Kaynak veriler
· · ·
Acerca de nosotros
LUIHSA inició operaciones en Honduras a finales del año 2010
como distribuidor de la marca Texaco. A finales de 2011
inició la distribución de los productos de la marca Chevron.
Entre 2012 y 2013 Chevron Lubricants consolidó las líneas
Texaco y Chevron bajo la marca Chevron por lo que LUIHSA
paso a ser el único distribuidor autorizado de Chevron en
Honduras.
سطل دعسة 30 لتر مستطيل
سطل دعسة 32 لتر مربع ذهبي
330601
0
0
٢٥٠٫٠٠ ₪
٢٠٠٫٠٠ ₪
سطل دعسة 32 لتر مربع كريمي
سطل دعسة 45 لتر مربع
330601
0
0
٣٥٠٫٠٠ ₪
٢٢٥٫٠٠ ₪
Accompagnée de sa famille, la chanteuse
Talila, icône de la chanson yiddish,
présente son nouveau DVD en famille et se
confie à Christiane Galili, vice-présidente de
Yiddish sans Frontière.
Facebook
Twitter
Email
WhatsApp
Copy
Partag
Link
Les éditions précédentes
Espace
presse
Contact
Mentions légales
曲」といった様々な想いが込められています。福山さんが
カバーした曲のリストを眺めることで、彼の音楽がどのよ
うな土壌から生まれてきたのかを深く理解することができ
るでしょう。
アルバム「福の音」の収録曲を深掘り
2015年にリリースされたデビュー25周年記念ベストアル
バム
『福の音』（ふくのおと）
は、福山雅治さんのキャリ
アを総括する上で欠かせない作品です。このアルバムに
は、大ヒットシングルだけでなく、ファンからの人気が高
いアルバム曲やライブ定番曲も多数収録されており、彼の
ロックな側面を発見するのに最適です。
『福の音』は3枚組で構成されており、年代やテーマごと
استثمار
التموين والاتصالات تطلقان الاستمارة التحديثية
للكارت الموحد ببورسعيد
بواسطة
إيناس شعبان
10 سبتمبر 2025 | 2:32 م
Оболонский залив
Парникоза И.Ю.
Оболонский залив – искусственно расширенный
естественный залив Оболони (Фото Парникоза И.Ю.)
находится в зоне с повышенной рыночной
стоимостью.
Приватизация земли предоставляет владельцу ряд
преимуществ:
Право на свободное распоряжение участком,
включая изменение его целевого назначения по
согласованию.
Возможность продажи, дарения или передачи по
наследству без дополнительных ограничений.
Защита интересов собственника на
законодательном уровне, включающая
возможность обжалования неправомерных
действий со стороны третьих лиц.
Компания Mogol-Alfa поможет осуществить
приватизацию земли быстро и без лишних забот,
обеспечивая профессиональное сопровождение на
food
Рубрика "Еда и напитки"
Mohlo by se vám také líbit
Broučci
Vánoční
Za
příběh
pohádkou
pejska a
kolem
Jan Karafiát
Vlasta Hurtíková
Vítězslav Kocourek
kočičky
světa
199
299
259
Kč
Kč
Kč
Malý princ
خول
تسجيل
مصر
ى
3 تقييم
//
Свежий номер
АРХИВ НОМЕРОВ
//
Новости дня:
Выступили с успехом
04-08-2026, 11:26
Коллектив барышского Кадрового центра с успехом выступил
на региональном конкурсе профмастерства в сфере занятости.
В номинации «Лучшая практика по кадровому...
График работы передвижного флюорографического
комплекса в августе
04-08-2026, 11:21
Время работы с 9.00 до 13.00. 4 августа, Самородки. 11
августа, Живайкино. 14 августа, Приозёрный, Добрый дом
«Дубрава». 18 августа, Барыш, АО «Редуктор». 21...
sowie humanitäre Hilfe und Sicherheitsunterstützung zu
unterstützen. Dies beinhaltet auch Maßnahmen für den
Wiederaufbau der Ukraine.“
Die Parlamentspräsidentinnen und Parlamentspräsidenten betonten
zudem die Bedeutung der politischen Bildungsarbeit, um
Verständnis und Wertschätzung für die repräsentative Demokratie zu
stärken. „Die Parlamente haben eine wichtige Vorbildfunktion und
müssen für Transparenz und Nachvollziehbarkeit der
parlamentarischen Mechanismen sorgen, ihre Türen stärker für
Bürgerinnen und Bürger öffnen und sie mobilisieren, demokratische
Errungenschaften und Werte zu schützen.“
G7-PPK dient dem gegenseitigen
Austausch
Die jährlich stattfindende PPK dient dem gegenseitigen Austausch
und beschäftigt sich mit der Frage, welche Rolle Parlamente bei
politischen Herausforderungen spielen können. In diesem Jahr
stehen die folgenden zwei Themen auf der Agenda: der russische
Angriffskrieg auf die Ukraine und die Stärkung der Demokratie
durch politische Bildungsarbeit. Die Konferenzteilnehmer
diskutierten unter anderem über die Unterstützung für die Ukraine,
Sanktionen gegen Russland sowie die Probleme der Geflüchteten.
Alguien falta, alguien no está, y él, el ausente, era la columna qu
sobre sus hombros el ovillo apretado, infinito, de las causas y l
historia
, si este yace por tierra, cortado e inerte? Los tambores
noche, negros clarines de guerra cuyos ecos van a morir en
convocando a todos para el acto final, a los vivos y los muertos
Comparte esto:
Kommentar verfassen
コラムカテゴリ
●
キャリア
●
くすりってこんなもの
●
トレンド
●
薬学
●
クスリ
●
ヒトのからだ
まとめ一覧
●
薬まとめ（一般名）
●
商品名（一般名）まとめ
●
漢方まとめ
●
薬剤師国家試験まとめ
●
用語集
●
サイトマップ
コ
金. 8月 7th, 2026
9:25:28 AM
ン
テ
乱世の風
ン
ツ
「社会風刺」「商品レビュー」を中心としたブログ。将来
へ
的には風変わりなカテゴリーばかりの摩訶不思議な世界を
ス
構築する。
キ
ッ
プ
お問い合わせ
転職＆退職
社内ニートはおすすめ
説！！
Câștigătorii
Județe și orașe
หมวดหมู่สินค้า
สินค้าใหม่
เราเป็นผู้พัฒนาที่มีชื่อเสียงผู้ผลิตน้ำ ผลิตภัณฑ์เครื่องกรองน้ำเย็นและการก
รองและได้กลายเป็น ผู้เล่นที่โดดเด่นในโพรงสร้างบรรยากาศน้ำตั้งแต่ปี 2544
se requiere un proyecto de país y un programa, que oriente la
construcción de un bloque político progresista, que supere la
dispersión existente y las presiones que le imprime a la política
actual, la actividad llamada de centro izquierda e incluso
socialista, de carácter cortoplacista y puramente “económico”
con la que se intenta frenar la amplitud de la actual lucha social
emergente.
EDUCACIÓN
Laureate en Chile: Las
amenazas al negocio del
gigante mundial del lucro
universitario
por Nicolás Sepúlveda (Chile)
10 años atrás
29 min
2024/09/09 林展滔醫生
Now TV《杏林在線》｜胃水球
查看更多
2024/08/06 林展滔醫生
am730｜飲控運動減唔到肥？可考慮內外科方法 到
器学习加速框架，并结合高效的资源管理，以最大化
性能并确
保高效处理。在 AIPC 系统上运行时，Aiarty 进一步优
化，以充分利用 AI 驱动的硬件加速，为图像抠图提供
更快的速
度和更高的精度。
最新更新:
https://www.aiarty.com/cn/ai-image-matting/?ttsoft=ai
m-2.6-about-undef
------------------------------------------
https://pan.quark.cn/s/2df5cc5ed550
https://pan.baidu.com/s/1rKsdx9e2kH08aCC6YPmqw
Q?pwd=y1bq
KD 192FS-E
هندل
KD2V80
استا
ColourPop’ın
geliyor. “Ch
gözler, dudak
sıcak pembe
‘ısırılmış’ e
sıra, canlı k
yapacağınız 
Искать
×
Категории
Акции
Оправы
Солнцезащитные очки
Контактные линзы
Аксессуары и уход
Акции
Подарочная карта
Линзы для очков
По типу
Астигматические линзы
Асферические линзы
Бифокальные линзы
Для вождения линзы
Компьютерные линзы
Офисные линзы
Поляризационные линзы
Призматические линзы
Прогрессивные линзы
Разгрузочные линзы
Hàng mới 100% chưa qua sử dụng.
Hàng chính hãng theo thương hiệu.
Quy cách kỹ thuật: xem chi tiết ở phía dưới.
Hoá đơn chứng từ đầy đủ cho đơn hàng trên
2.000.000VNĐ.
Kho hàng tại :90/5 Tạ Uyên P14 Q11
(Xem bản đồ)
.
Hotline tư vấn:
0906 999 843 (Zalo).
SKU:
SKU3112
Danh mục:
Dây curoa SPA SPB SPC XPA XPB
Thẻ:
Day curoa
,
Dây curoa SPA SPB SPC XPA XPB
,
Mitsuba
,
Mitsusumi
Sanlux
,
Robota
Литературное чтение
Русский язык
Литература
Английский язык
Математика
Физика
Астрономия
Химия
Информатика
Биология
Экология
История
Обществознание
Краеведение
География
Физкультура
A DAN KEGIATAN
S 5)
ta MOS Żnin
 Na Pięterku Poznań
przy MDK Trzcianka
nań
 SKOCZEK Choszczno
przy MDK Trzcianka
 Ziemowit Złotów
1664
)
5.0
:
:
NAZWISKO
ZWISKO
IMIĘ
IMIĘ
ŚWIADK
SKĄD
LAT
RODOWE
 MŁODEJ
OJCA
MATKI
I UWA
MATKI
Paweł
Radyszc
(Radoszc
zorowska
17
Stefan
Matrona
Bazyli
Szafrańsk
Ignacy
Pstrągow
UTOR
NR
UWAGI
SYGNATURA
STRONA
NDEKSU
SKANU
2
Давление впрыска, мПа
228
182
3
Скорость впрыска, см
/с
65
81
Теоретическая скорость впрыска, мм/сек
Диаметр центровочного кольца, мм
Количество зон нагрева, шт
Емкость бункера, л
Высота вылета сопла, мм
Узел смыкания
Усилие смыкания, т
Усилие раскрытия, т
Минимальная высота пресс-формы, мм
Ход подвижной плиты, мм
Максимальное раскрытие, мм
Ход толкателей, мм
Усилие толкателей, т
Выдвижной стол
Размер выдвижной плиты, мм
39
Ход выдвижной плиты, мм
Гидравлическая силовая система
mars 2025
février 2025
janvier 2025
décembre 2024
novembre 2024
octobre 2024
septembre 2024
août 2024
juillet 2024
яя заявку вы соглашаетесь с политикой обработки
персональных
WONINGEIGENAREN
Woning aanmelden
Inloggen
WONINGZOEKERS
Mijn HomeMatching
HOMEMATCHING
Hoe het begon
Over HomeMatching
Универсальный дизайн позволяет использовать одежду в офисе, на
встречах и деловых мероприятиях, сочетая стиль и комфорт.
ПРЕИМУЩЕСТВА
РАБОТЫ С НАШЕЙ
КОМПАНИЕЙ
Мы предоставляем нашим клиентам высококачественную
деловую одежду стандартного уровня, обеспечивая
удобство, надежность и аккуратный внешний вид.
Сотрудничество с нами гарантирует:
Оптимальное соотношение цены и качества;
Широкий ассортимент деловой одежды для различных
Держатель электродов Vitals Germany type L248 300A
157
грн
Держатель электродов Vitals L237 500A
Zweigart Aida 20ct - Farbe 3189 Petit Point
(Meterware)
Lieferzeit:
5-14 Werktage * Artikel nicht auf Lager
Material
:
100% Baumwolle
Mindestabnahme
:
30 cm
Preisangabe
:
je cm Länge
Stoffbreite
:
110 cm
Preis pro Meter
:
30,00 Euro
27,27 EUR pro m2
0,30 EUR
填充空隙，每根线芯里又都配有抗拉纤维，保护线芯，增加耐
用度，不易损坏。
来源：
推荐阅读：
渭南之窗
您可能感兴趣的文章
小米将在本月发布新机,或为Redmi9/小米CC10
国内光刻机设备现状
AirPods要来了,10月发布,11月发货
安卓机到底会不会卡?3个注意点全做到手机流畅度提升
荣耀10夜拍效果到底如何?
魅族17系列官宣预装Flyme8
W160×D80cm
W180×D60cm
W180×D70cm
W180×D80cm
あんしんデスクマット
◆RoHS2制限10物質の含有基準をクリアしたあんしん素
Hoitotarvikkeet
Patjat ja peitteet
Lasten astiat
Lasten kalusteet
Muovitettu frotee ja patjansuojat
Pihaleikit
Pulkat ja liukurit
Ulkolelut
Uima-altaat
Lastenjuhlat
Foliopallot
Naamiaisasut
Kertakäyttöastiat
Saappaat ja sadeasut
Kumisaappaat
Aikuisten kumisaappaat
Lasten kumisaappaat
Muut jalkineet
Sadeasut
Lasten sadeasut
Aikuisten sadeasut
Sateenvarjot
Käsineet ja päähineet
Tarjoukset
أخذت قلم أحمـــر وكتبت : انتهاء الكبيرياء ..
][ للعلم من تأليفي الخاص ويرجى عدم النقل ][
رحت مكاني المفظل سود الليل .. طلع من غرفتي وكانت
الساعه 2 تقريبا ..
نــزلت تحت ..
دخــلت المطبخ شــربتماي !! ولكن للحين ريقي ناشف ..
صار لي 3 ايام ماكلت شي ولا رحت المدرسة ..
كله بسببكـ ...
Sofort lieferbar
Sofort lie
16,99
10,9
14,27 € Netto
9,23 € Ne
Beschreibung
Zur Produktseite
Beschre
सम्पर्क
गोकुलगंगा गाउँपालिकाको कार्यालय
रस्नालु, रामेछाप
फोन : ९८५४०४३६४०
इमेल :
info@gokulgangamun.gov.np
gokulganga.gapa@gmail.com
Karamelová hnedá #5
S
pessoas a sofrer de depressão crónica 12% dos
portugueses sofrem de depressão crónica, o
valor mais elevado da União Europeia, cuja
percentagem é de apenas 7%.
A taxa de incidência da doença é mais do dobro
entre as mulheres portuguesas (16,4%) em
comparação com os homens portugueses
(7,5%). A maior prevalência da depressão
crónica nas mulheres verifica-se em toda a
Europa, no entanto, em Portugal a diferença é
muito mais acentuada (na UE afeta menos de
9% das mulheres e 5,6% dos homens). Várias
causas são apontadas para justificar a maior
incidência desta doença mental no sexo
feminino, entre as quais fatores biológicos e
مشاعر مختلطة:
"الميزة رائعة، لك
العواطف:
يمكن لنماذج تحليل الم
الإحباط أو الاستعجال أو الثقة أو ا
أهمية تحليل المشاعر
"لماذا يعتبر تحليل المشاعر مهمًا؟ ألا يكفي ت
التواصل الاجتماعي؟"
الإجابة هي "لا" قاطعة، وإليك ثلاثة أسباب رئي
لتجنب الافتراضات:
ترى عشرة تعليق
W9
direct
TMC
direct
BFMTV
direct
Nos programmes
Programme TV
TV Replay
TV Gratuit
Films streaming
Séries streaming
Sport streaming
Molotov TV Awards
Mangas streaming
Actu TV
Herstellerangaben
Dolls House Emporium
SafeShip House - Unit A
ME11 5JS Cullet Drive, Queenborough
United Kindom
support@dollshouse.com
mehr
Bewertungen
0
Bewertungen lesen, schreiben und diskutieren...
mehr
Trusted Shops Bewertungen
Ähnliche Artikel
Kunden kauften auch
· · ·
[Alıştırma ayrıntıları]:
Yukarıdaki kayıtları en baştan "Talila, icône de" geçen satıra kadar, o satır da dahil, harfi harfine yeniden yaz.

[Tamamlanan görev]:
Acerca de nosotros
LUIHSA inició operaciones en Honduras a finales del año 2010
como distribuidor de la marca Texaco. A finales de 2011
inició la distribución de los productos de la marca Chevron.
Entre 2012 y 2013 Chevron Lubricants consolidó las líneas
Texaco y Chevron bajo la marca Chevron por lo que LUIHSA
paso a ser el único distribuidor autorizado de Chevron en
Honduras.
سطل دعسة 30 لتر مستطيل
سطل دعسة 32 لتر مربع ذهبي
330601
0
0
٢٥٠٫٠٠ ₪
٢٠٠٫٠٠ ₪
سطل دعسة 32 لتر مربع كريمي
سطل دعسة 45 لتر مربع
330601
0
0
٣٥٠٫٠٠ ₪
٢٢٥٫٠٠ ₪
Accompagnée de sa famille, la chanteuse
Talila, icône de la chanson yiddish,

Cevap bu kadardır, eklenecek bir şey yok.